Now let us look to the north on our magical mystery tour. We saw the start of a $115 million realignment at Cardwell Range; flood immunity and safety work between Townsville and Cairns, at a cost of $347 million; the start of the duplication of the Douglas Arterial, at a cost of $110 million; and the completion of the two-lane motorway of the Townsville ring road, stages 2 and 3, at a cost of $119 million. Again, every single one is starting or finishing real projects—improvements you can drive on today.

Now let us look at what has happened on our magical mystery tour stretch, which is almost one-half of the Bruce Highway: the completion of a $4 million urban congestion study; the completion of planning for a highway duplication; the commencement of a $5 million Fitzroy River flood plain study—two studies started and a plan completed.

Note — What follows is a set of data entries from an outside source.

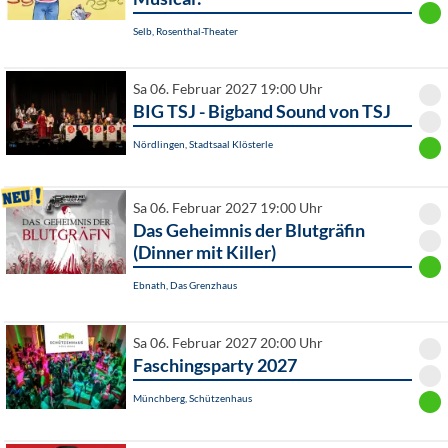
Selb, Rosenthal-Theater
Sa 06. Februar 2027 19:00 Uhr
BIG TSJ - Bigband Sound von TSJ
Nördlingen, Stadtsaal Klösterle
Sa 06. Februar 2027 19:00 Uhr
Das Geheimnis der Blutgräfin
(Dinner mit Killer)
Ebnath, Das Grenzhaus
Sa 06. Februar 2027 20:00 Uhr
Faschingsparty 2027
Münchberg, Schützenhaus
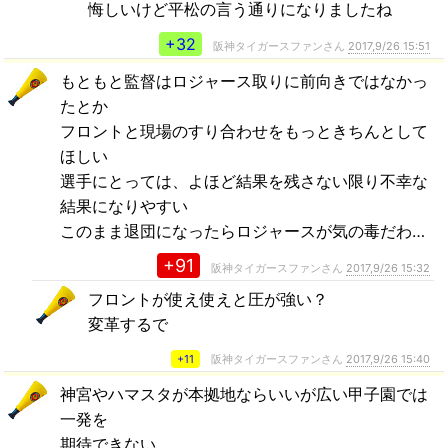
悔しいけど平松の言う通りになりましたね
+32
阪神タイガースファンさん
2017,9/26 15:51
もともと監督はロジャース取りに前向きではなかっ
たとか
フロントと現場のすり合わせをもっときちんとして
ほしい
選手にとっては、よほど結果を残さない限り不幸な
結果になりやすい
このまま退団になったらロジャースが気の毒だわ…
+91
阪神タイガースファンさん
2017,9/26 15:32
フロントが使え使えと圧が強い？
変革するで
+11
阪神タイガースファンさん
2017,9/26 15:40
神宮やハマスタが本拠地ならいいが広い甲子園では
一発を
期待できない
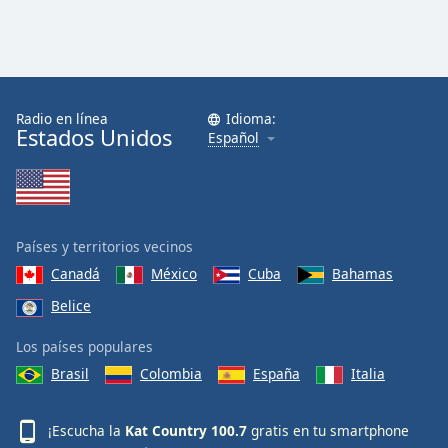
Radio en línea
Idioma:
Estados Unidos
Español
Países y territorios vecinos
Canadá
México
Cuba
Bahamas
Belice
Los países populares
Brasil
Colombia
España
Italia
¡Escucha la
Kat Country 100.7
gratis en tu smartphone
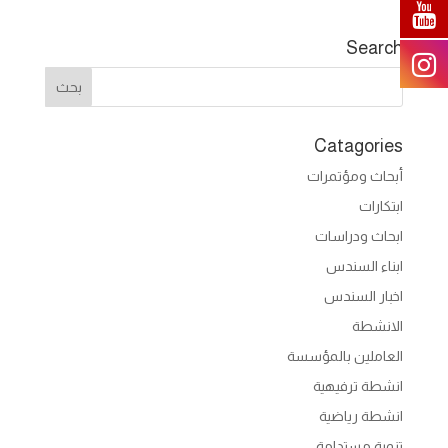
Search
Catagories
أبحاث ومؤتمرات
ابتكارات
ابحاث ودراسات
ابناء السندس
اخبار السندس
الانشطة
العاملين بالمؤسسة
انشطة ترفيهية
انشطة رياضية
تنمية مستدامة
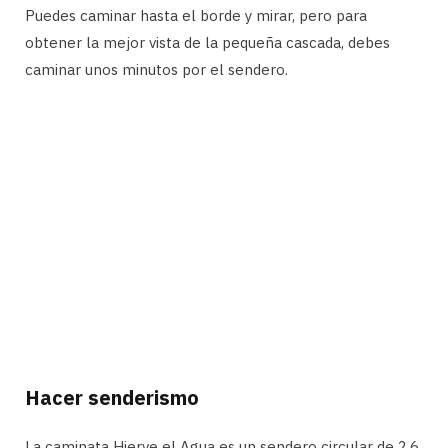
Puedes caminar hasta el borde y mirar, pero para
obtener la mejor vista de la pequeña cascada, debes
caminar unos minutos por el sendero.
Hacer senderismo
La caminata Hierve el Agua es un sendero circular de 2.6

The shovel did not even make it out of the shed. Will this region ever get taken seriously? Will the obstacles our magical mystery tour face ever be addressed? Here is when things are planned in the study: the Mackay ring road is to commence in 10 years; Goorganga Plains planning is to commence in up to 10 years; the Sandy Gully is to be built higher in up to 10 years; Yellow Gin Creek will be up to 10 years; and the Haughton River bridge will be up to 10 years. There is a decade to wait. That is a shameful plan for the region, which these Labor governments want to bleed dry. It is a plan that the good people of Central Queensland and North Queensland will not ever forget. I have to tell you, if the Prime Minister, the Treasurer and the Minister for Infrastructure and Transport want to come on this tour with me, it will be one that they will not forget either.